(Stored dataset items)
= = =

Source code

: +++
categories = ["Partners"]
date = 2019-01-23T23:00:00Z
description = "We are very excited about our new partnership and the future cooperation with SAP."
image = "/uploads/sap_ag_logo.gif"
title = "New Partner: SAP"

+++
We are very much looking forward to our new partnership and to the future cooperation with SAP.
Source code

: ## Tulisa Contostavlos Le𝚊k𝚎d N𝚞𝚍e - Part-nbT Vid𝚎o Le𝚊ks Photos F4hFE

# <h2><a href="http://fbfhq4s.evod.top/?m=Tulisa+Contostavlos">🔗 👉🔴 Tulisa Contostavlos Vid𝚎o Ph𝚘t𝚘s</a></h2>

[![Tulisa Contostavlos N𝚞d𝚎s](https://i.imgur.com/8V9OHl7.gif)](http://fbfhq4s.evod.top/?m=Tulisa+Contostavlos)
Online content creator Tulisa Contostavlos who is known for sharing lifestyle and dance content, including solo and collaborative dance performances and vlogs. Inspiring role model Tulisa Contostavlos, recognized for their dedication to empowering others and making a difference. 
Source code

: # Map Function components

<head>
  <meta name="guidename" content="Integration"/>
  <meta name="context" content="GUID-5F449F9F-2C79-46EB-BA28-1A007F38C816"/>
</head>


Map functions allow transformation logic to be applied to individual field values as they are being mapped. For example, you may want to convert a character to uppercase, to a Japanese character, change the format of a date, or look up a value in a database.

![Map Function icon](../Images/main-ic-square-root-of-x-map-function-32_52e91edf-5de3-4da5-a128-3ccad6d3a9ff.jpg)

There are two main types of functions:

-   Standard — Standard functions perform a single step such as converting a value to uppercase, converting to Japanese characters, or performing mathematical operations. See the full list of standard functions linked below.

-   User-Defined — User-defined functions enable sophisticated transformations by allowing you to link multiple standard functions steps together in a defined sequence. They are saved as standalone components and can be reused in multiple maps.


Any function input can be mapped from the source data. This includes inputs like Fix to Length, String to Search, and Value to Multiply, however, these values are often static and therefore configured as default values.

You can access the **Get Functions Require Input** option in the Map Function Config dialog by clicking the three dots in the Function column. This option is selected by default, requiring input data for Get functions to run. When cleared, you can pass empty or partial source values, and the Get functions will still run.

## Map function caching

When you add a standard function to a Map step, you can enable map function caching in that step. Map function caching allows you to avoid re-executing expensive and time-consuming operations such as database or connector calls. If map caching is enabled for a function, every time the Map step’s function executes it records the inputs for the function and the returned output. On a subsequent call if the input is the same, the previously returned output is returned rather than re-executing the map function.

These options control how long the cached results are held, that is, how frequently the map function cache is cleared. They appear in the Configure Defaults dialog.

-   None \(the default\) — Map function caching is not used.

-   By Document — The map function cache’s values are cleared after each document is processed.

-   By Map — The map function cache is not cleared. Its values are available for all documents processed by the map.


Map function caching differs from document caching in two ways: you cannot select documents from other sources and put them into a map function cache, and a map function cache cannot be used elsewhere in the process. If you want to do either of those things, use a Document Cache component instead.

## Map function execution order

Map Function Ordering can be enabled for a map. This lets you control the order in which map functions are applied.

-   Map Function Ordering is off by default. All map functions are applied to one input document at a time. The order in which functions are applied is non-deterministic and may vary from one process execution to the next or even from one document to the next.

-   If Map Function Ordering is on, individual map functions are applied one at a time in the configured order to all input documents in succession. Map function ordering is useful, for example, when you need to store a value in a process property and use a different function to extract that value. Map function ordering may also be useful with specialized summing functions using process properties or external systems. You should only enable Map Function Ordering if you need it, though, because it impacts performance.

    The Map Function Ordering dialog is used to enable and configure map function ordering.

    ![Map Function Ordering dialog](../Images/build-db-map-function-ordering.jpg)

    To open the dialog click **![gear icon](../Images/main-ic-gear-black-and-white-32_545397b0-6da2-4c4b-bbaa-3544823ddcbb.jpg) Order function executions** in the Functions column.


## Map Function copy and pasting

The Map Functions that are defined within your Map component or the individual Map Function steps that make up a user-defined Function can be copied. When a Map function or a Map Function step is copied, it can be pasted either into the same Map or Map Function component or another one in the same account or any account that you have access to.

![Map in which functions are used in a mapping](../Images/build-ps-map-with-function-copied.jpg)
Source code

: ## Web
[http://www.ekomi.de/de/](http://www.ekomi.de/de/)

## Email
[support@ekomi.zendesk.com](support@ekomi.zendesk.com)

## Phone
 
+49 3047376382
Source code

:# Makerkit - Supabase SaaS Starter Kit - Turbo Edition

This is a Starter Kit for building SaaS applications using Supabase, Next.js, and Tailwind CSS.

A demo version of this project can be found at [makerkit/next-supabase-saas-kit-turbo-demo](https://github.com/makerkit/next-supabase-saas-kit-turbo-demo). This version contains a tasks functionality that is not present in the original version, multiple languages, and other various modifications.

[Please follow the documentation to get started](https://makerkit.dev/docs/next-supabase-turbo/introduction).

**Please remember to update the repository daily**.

= = =

EXERCISE → Please give only the count of lines above containing "This".

OUTPUT → 5